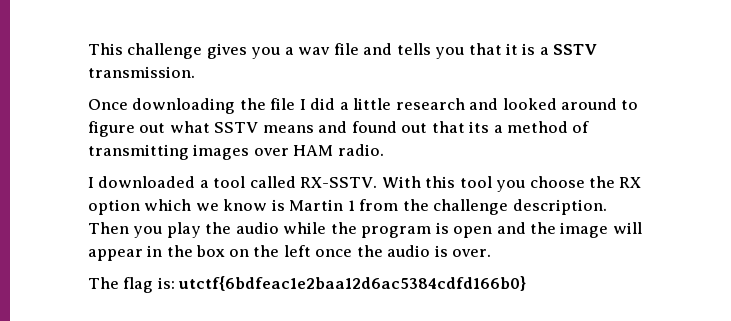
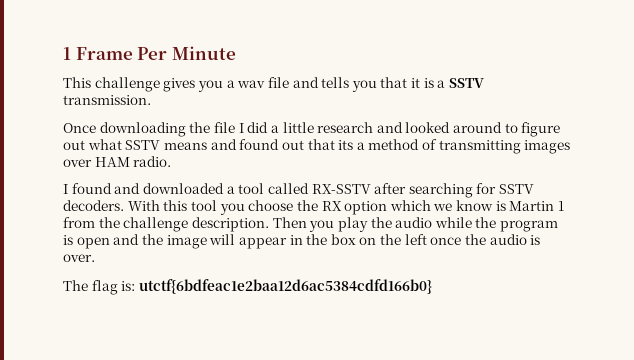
(88, 49) none -> [63,46,236,60] 1 Frame Per Minute //
(94, 182) none -> [71,183,141,194] found and
[300,177,378,188] RX-SSTV. -> [311,183,535,198] [63,200,124,211] RX-SSTV after searching for SSTV decoders.

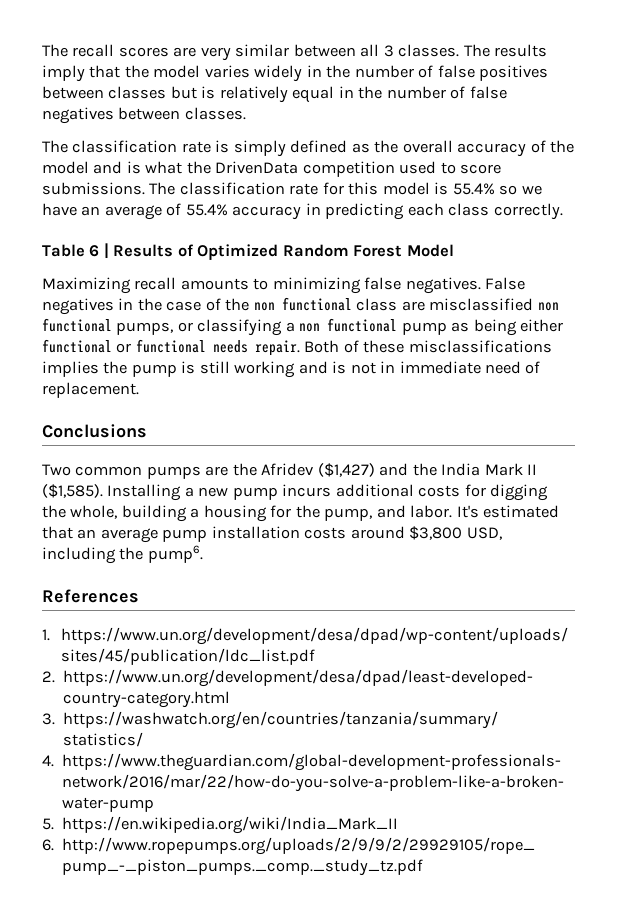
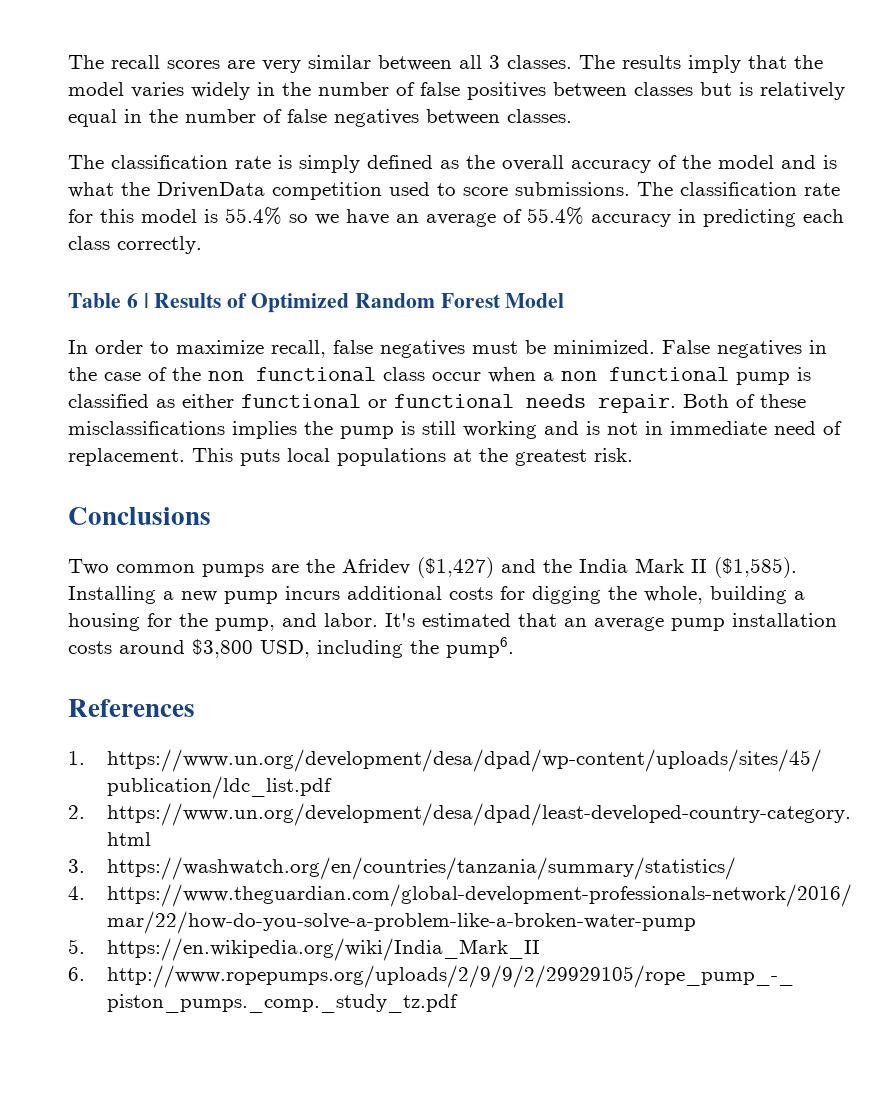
[42,277,481,294] Maximizing recall amounts to minimizing false negatives. -> [68,340,655,358] In order to maximize recall, false negatives must be minimized.
[401,298,559,311] [42,318,283,336] are misclassified non functional pumps, or classifying -> [432,367,536,383] occur when
[451,319,517,336] as being -> [797,367,811,381] [68,394,175,408] is classified as
(139, 390) none -> [192,448,633,466] This puts local populations at the greatest risk.

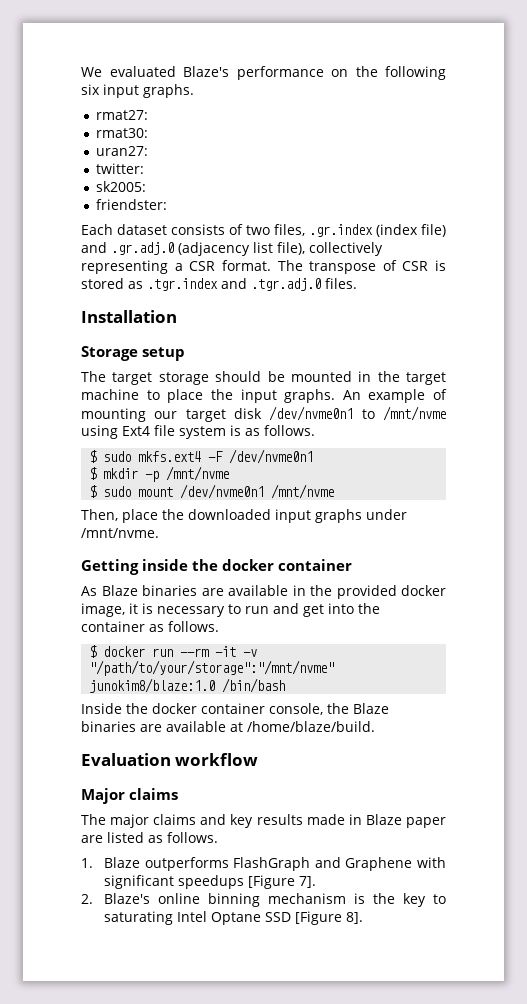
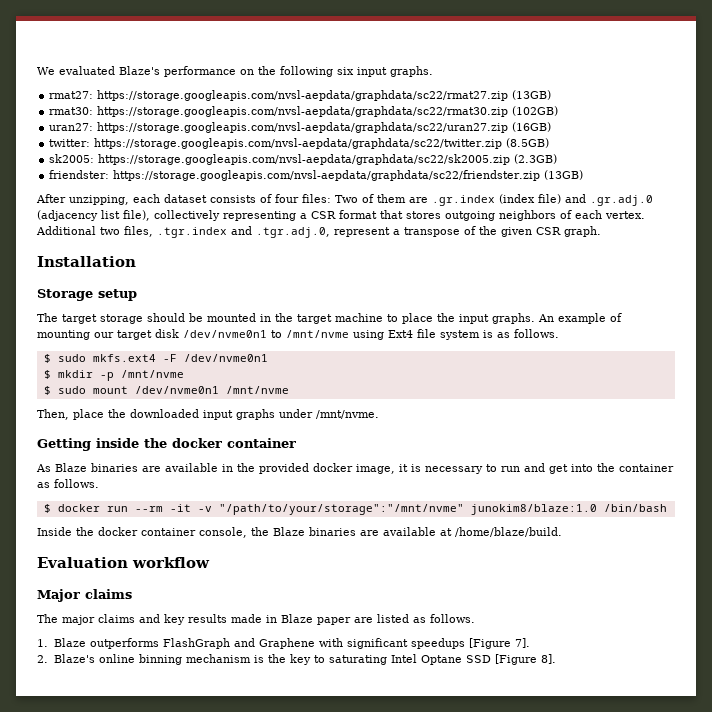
(149, 115) none -> [97,90,552,101] https://storage.googleapis.com/nvsl-aepdata/graphdata/sc22/rmat27.zip (13GB)
(149, 133) none -> [97,106,559,117] https://storage.googleapis.com/nvsl-aepdata/graphdata/sc22/rmat30.zip (102GB)
(149, 151) none -> [97,122,552,133] https://storage.googleapis.com/nvsl-aepdata/graphdata/sc22/uran27.zip (16GB)
(145, 168) none -> [94,138,550,149] https://storage.googleapis.com/nvsl-aepdata/graphdata/sc22/twitter.zip (8.5GB)
(147, 186) none -> [98,154,558,165] https://storage.googleapis.com/nvsl-aepdata/graphdata/sc22/sk2005.zip (2.3GB)
[81,224,305,236] // Each dataset consists of two files, -> [113,170,584,181] [36,194,428,205] https://storage.googleapis.com/nvsl-aepdata/graphdata/sc22/friendster.zip (13GB) // After unzipping, each dataset consists of four files: Two of them are
[221,260,446,274] [81,278,357,291] format. The transpose of CSR is stored as .tgr.index and .tgr.adj.0 files. -> [339,210,645,221] [36,226,601,238] format that stores outgoing neighbors of each vertex. Additional two files, .tgr.index and .tgr.adj.0, represent a transpose of the given CSR graph.

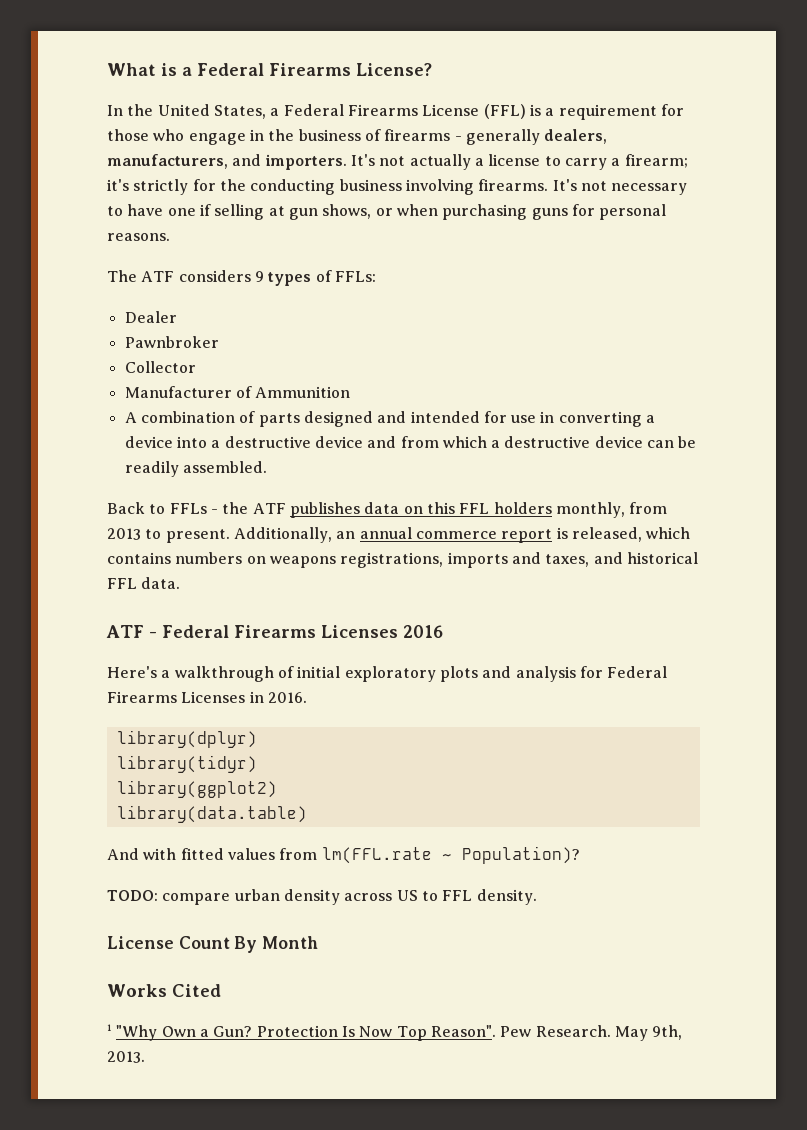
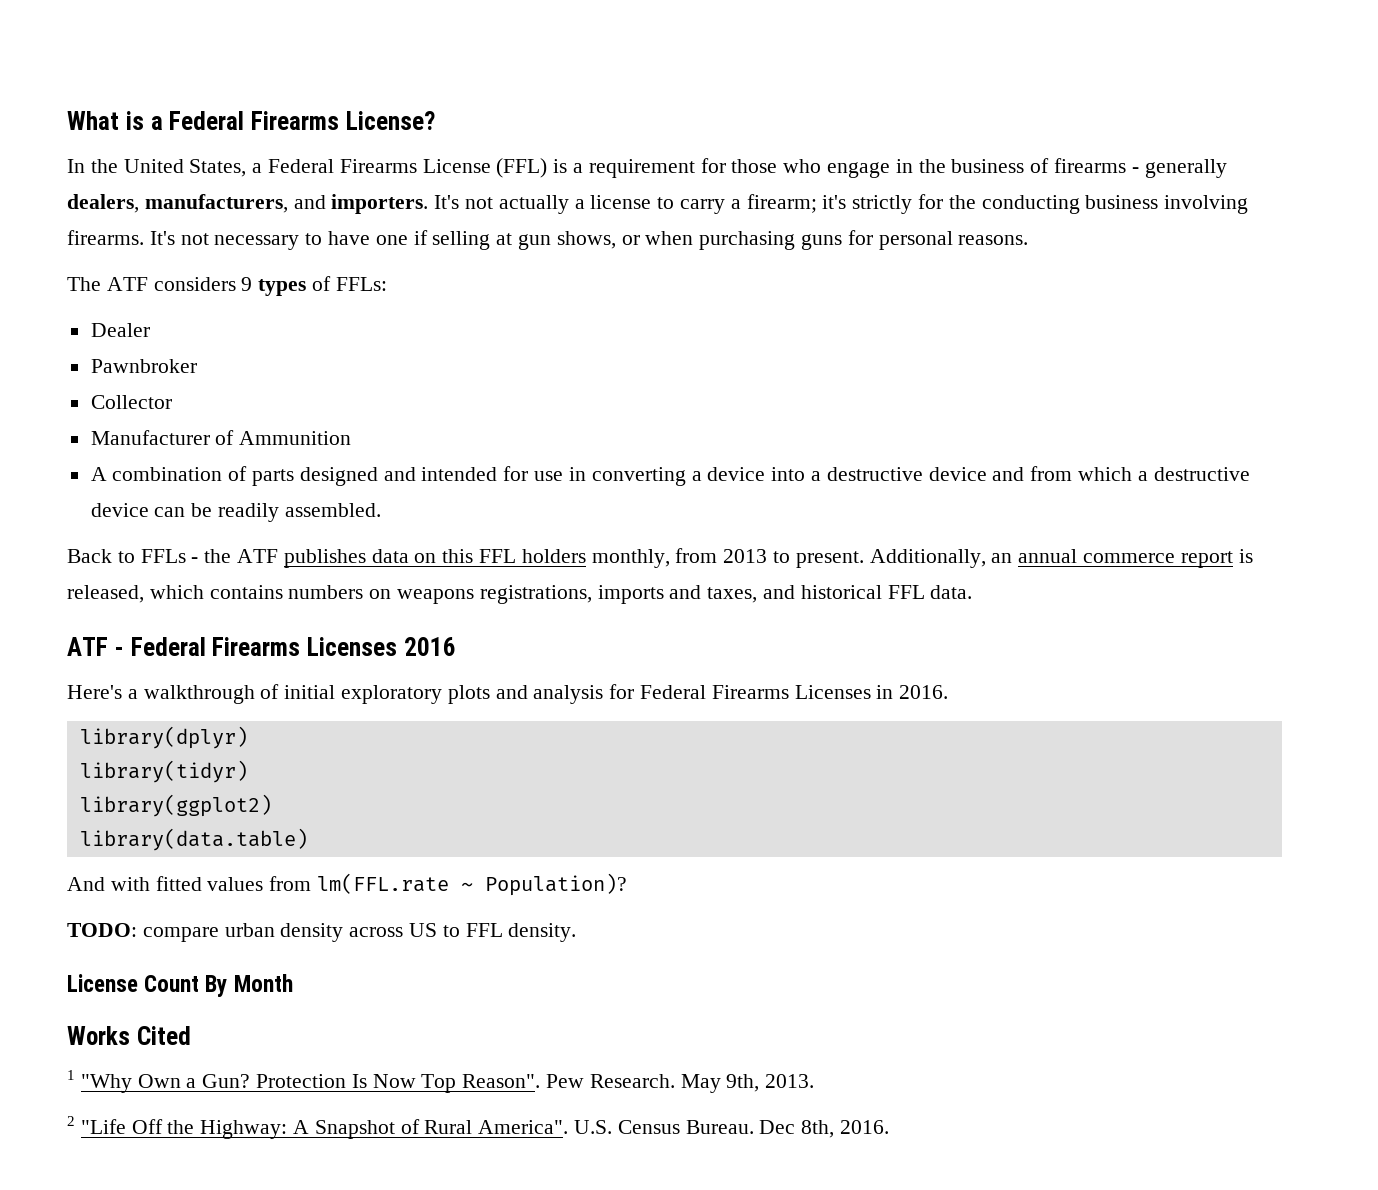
(145, 1057) none -> [67,1116,890,1139] // 2 "Life Off the Highway: A Snapshot of Rural America". U.S. Census Bureau. Dec 8th, 2016.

(Written task)
In the entries above, find the line with "[451,319,517,336] as being" and the line with "(149, 115) none". Return exactly those lines and all the ones between them, pictures excluded.

(Solution to this problem)
[451,319,517,336] as being -> [797,367,811,381] [68,394,175,408] is classified as
(139, 390) none -> [192,448,633,466] This puts local populations at the greatest risk.

(149, 115) none -> [97,90,552,101] https://storage.googleapis.com/nvsl-aepdata/graphdata/sc22/rmat27.zip (13GB)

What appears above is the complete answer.